_Aim of the task_:
Reproduce the text of every entry verbatim, leaving out the pictures.

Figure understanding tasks
▼▼▼
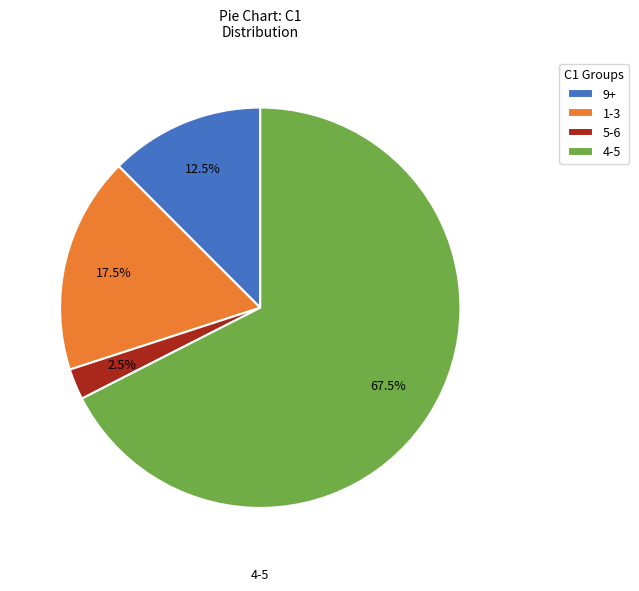

Is there any slice that represents more than half of the pie?

Yes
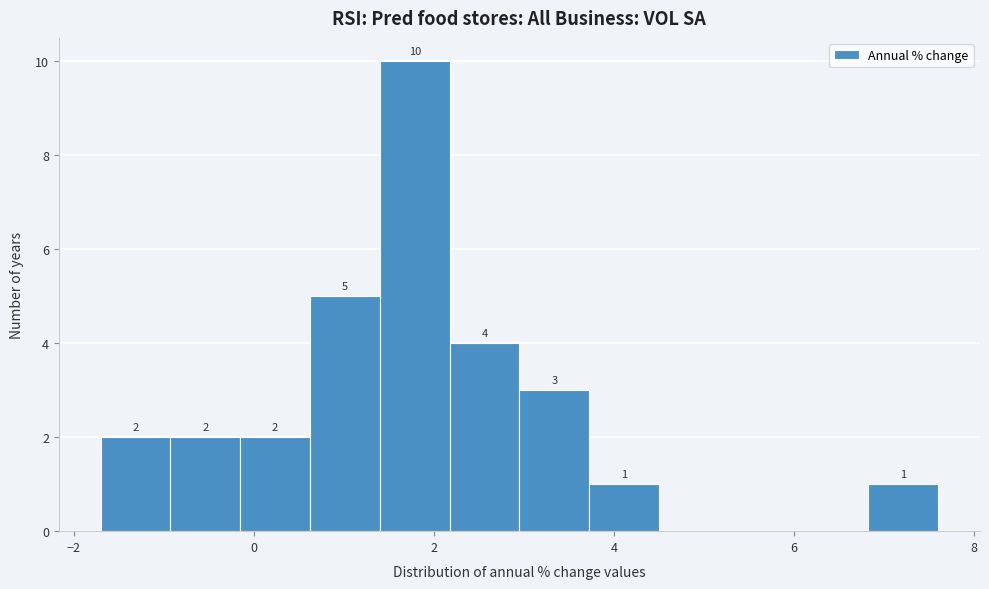

Around what value on the x-axis is the tallest bar? Give the approximate position of its centre, as read against the axis.

1.8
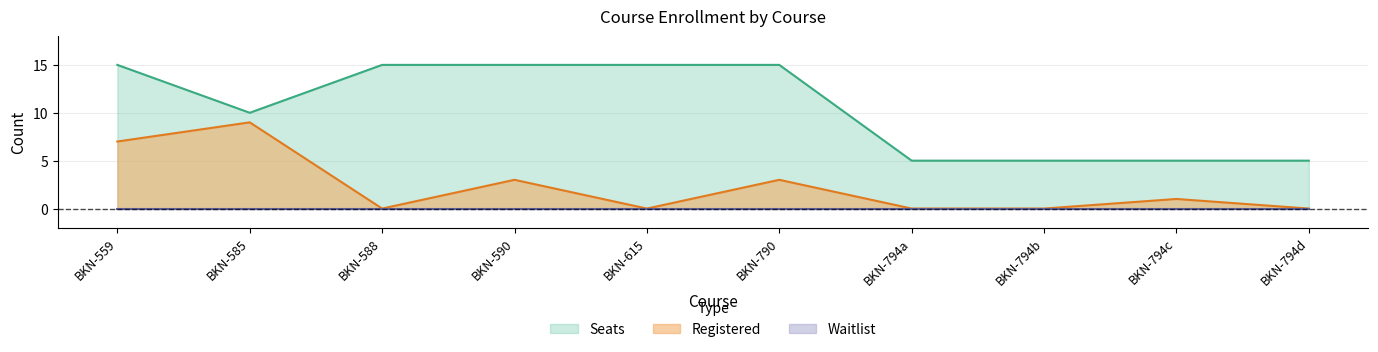

At BKN-588, list the series in order from largest to smallest.

Seats, Registered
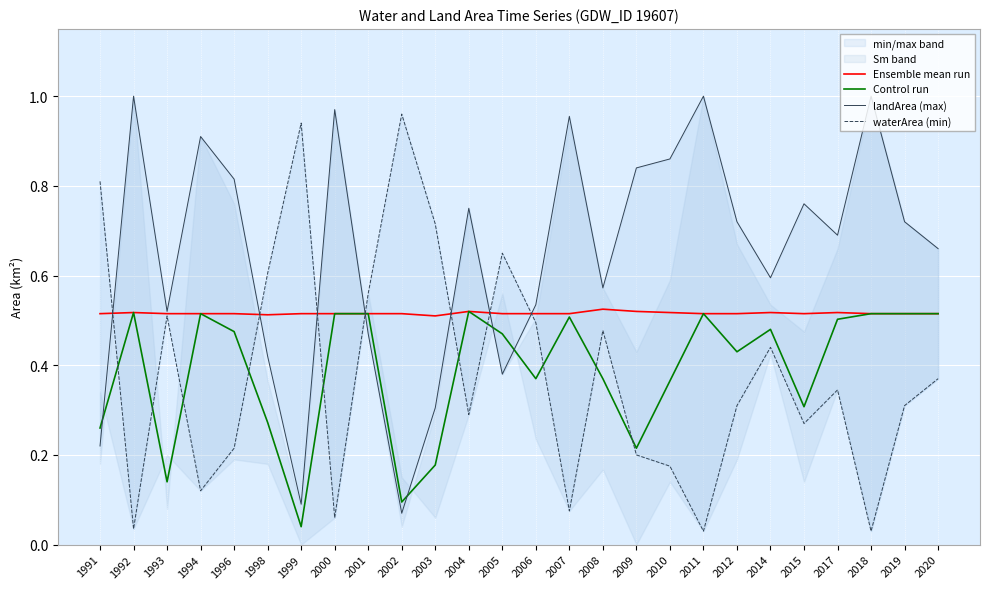

True or false: Ensemble mean run has a value of 0.3 at 1996.

False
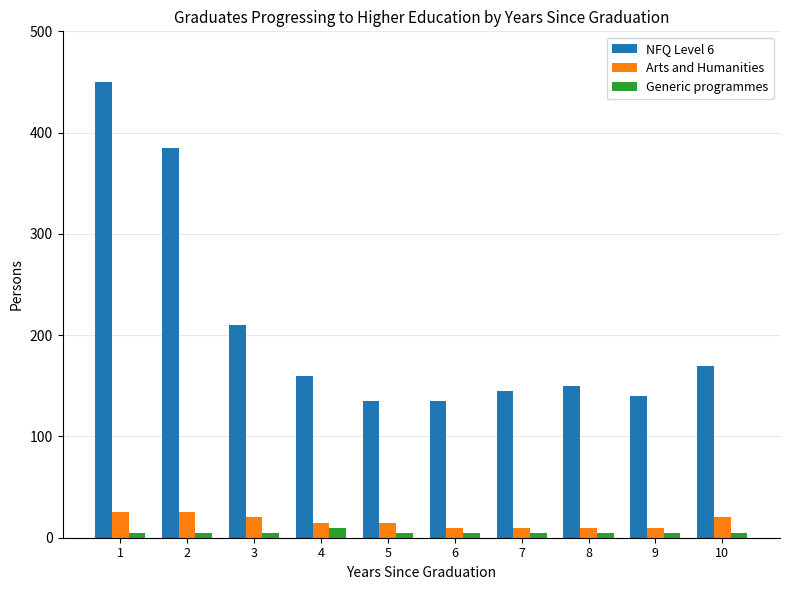

Is the value of Arts and Humanities at 7 greater than the value of NFQ Level 6 at 1?

No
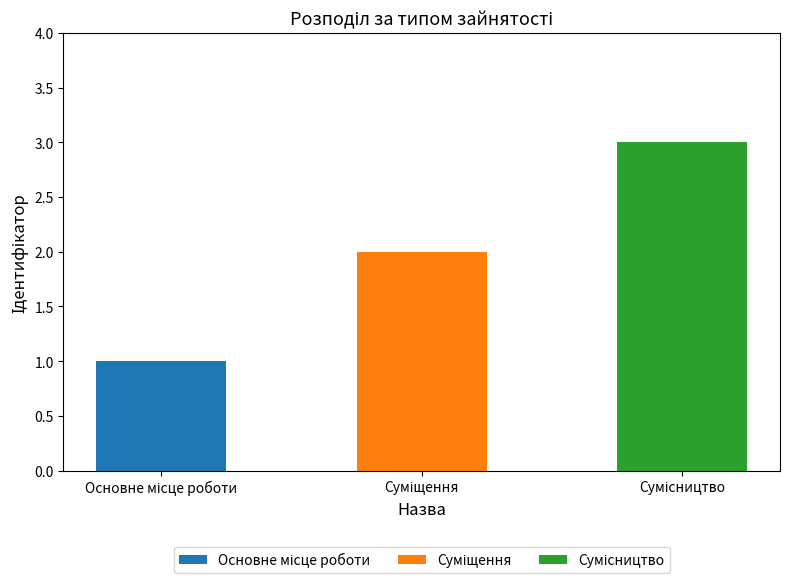

What is the sum of all values?

6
▲▲▲
_Output for this exercise_:
Is there any slice that represents more than half of the pie?

Yes

Around what value on the x-axis is the tallest bar? Give the approximate position of its centre, as read against the axis.

1.8

At BKN-588, list the series in order from largest to smallest.

Seats, Registered

True or false: Ensemble mean run has a value of 0.3 at 1996.

False

Is the value of Arts and Humanities at 7 greater than the value of NFQ Level 6 at 1?

No

What is the sum of all values?

6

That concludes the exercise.